I’ve listened to it a fair amount already today (~4-5 full repeats) and will be until I wake up in the morning. My initial feeling was that they could have used this album to coax Noriega out of the embassy. The tracks are hugely produced and utterly tower over the versions I remember hearing as a child. O Holy Night especially; that track is particularly exquisite (the part at 2:50 giving me damn chills every time I hear it) and stands out as probably the only one I think I’d enjoy hearing after this is all over.

My family stopped celebrating Christmas in a traditional sense when I was on the cusp of teen-age. By my family I mean it was just my mom and me. I think the eventual Santa debunking and a lack of any obligatory-annual-visit-type grandparents to appease can really take the shine off the chestnut, so to speak. I grew up devoid of any semblance of Christmas spirit and to this day can barely muster an ounce of enthusiasm about it. I do remember singing a lot of these classics in school choir, but sweet baby Jesus do I ever not remember liking any of them at all.

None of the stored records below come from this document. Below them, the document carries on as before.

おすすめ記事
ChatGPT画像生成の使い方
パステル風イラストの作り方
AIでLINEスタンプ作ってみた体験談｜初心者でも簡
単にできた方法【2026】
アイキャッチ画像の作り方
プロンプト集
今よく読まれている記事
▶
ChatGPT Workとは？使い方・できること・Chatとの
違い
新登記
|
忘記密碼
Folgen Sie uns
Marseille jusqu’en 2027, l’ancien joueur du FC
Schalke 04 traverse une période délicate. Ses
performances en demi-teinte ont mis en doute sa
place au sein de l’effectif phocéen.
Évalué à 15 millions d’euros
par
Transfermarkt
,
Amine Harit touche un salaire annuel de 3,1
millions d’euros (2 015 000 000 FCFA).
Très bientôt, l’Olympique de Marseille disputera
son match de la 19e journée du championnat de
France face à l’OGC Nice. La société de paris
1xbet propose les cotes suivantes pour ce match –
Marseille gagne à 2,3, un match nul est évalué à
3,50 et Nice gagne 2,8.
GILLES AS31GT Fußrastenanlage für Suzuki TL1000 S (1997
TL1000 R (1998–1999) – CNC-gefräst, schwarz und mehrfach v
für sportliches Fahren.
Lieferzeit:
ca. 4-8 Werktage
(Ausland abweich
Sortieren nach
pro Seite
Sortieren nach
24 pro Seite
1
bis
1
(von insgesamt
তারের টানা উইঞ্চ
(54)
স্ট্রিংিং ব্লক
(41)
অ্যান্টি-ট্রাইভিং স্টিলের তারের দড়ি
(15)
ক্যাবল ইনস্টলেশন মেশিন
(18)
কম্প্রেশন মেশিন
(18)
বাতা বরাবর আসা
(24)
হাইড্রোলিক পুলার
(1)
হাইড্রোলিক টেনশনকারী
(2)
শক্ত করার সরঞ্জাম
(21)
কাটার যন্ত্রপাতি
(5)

The production on the album is We Are The World-scale studio magic: Booming, metronomic drums buried at the edge of inaudibility in the mix, fat bright bass, a full gospel choir, a Liberace understudy tickling ivories, someone with a synth keyboard set on String Section. This album was made roughly at the apex of Mariah Carey’s pre-tragic era, and evinces a formidable budget and the unwavering catering-to of an artist with enormous talent and clout. Each song has what sounds like a cast of thousands, who take the song and turn all its knobs fully clockwise — except the ‘irony’ knob, which gets rolled all the way down to zero. Mariah’s singing is, well, what I expected. She sings like every bar of every song is the only shot she’ll ever get at convincing you that baby Jesus is the reason the world is beautiful. Some people I read excerpted in the critical reception section of this album’s Wiki article complained about her oversinging, but I’m not really sure why that registers as a valid critique in anyone’s mind. Joe Satriani is still fucking touring. Thomas Kinkade sells millions of prints of his fucking paintings. If you don’t like gaudy over-reaching art, fine, but that’s not really the artist’s fault.

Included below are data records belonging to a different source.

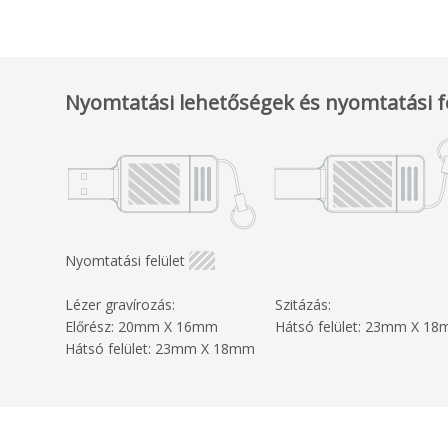
Nyomtatási lehetőségek és nyomtatási f
Nyomtatási felület
Lézer gravírozás:
Szitázás:
Előrész: 20mm X 16mm
Hátsó felület: 23mm X 1
Hátsó felület: 23mm X 18mm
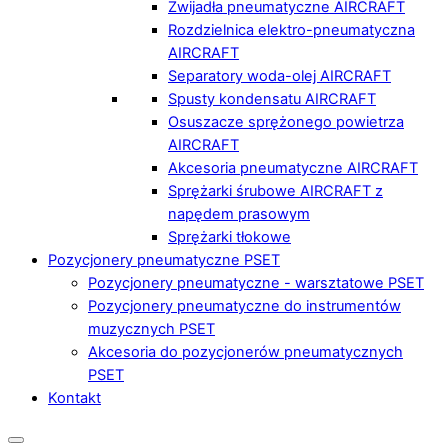
Zwijadła pneumatyczne AIRCRAFT
Rozdzielnica elektro-pneumatyczna
AIRCRAFT
Separatory woda-olej AIRCRAFT
Spusty kondensatu AIRCRAFT
Osuszacze sprężonego powietrza
AIRCRAFT
Akcesoria pneumatyczne AIRCRAFT
Sprężarki śrubowe AIRCRAFT z
napędem prasowym
Sprężarki tłokowe
Pozycjonery pneumatyczne PSET
Pozycjonery pneumatyczne - warsztatowe PSET
Pozycjonery pneumatyczne do instrumentów
muzycznych PSET
Akcesoria do pozycjonerów pneumatycznych
PSET
Kontakt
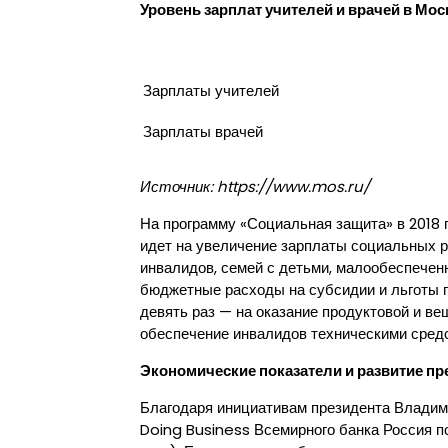
Уровень зарплат учителей и врачей в Мос
Зарплаты учителей
Зарплаты врачей
Источник: https://www.mos.ru/
На программу «Социальная защита» в 2018 
идет на увеличение зарплаты социальных 
инвалидов, семей с детьми, малообеспеченн
бюджетные расходы на субсидии и льготы п
девять раз — на оказание продуктовой и в
обеспечение инвалидов техническими сред
Экономические показатели и развитие п
Благодаря инициативам президента Владим
Doing Business Всемирного банка Россия под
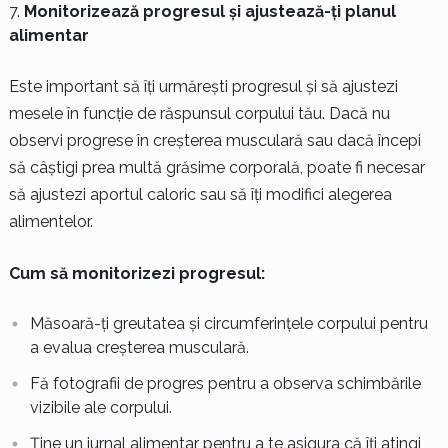
Monitorizează progresul și ajustează-ți planul
alimentar
Este important să îți urmărești progresul și să ajustezi
mesele în funcție de răspunsul corpului tău. Dacă nu
observi progrese în creșterea musculară sau dacă începi
să câștigi prea multă grăsime corporală, poate fi necesar
să ajustezi aportul caloric sau să îți modifici alegerea
alimentelor.
Cum să monitorizezi progresul:
Măsoară-ți greutatea și circumferințele corpului pentru
a evalua creșterea musculară.
Fă fotografii de progres pentru a observa schimbările
vizibile ale corpului.
Ține un jurnal alimentar pentru a te asigura că îți atingi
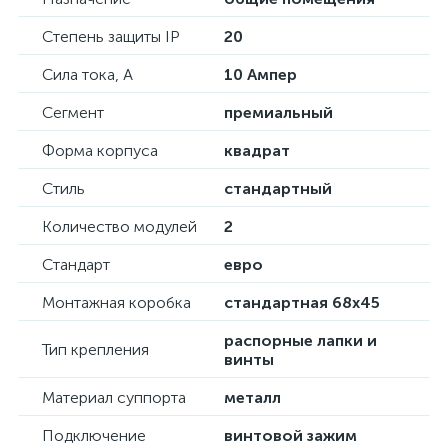
Степень защиты IP
20
Сила тока, А
10 Ампер
Сегмент
премиальный
Форма корпуса
квадрат
Стиль
стандартный
Количество модулей
2
Стандарт
евро
Монтажная коробка
стандартная 68х45
распорные лапки и
Тип крепления
винты
Материал суппорта
металл
Подключение
винтовой зажим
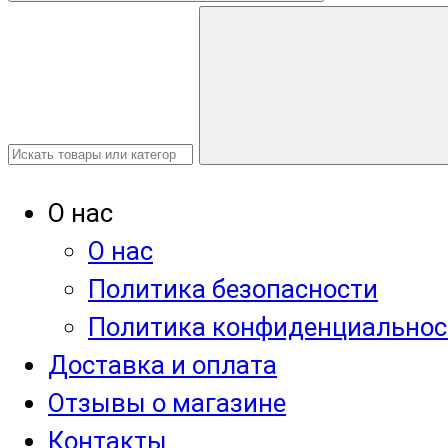
О нас
О нас
Политика безопасности
Политика конфиденциальнос
Доставка и оплата
Отзывы о магазине
Контакты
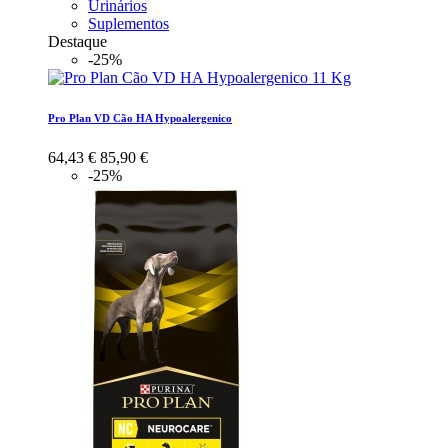
Urinários
Suplementos
Destaque
-25%
Pro Plan VD Cão HA Hypoalergenico
64,43 €
85,90 €
-25%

In the Wiki article, there’s a brief section about an upcoming musical production based on this album. It contains the pretty much perfect line, “Her character uses song and love to keep the Christmas spirit alive.” Yes, that’s exactly right. As much as I wanted to come into this album as a jaded  asshole and dismiss it as what it appears to be — trite, manipulative shlock — the problem is it’s really not. As much as I can see people wanting to put on a Bill Cosby sweater and enjoying it ironically or something, I just can’t help but take it seriously. In writing this post so far I’ve gone through a bunch more listens to a couple of the songs I like the most, and it’s really cementing itself in my brain.

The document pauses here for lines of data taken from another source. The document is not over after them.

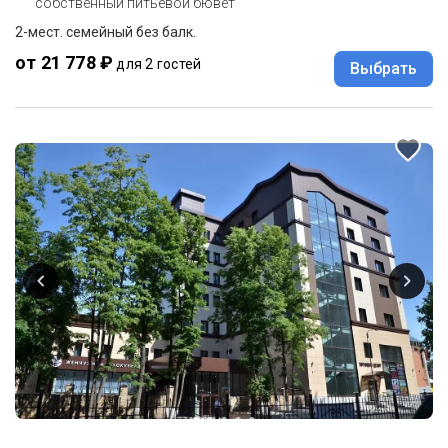
собственный питьевой бювет
2-мест. семейный без балк.
от 21 778 ₽
для 2 гостей
Выбрать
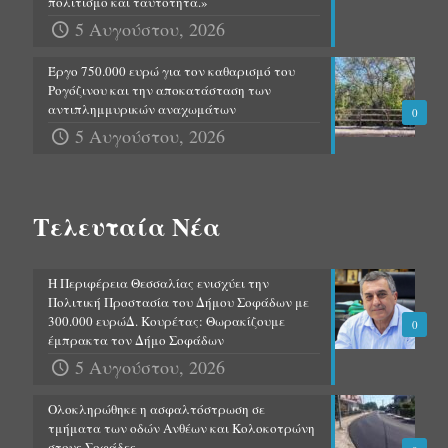
πολιτισμό και ταυτότητα.»
5 Αυγούστου, 2026
Έργο 750.000 ευρώ για τον καθαρισμό του
Ρογόζινου και την αποκατάσταση των
αντιπλημμυρικών αναχωμάτων
0
5 Αυγούστου, 2026
Τελευταία Νέα
Η Περιφέρεια Θεσσαλίας ενισχύει την
Πολιτική Προστασία του Δήμου Σοφάδων με
300.000 ευρώΔ. Κουρέτας: Θωρακίζουμε
0
έμπρακτα τον Δήμο Σοφάδων
5 Αυγούστου, 2026
Ολοκληρώθηκε η ασφαλτόστρωση σε
τμήματα των οδών Ανθέων και Κολοκοτρώνη
στους Σοφάδες.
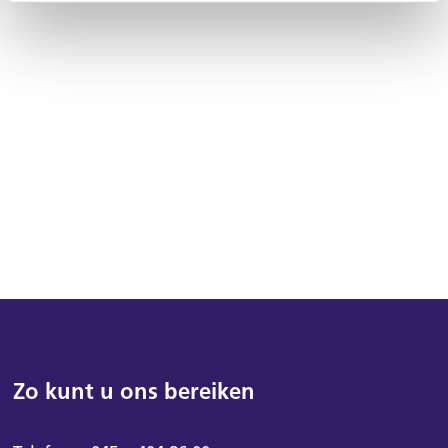
Zo kunt u ons bereiken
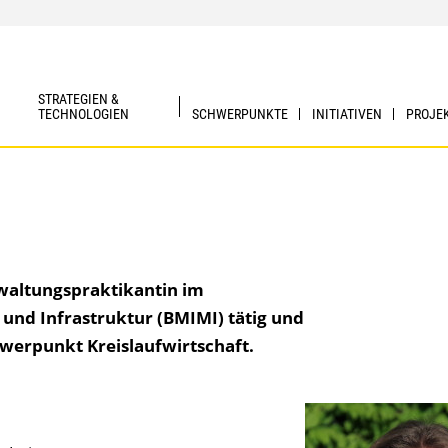
STRATEGIEN &
TECHNOLOGIEN
SCHWERPUNKTE
INITIATIVEN
PROJE
rwaltungspraktikantin im
 und Infrastruktur (BMIMI) tätig und
chwerpunkt Kreislaufwirtschaft.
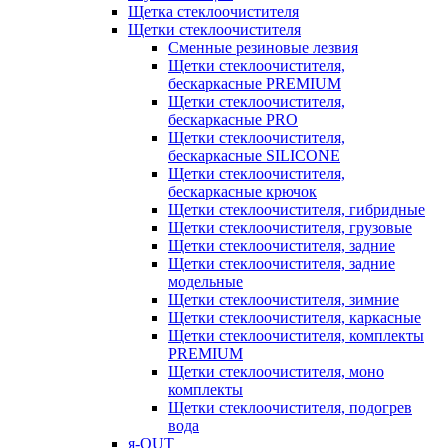
Щетка стеклоочистителя
Щетки стеклоочистителя
Сменные резиновые лезвия
Щетки стеклоочистителя,
бескаркасные PREMIUM
Щетки стеклоочистителя,
бескаркасные PRO
Щетки стеклоочистителя,
бескаркасные SILICONE
Щетки стеклоочистителя,
бескаркасные крючок
Щетки стеклоочистителя, гибридные
Щетки стеклоочистителя, грузовые
Щетки стеклоочистителя, задние
Щетки стеклоочистителя, задние
модельные
Щетки стеклоочистителя, зимние
Щетки стеклоочистителя, каркасные
Щетки стеклоочистителя, комплекты
PREMIUM
Щетки стеклоочистителя, моно
комплекты
Щетки стеклоочистителя, подогрев
вода
я-OUT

So yes, I honestly like this. I doubt I would find myself wanting to listen to almost ever in the future, but some music just isn’t like that. This album is the fine china your grandma wills to you, which you don’t appreciate because you’re lazy and usually just use paper plates, until one night when your new fiancee’s parents come over for dinner and you suddenly realize you have a use for it. Then you bust out that china, borrow some linen napkins from your mom, and stop by Wal-Mart to pick up this CD.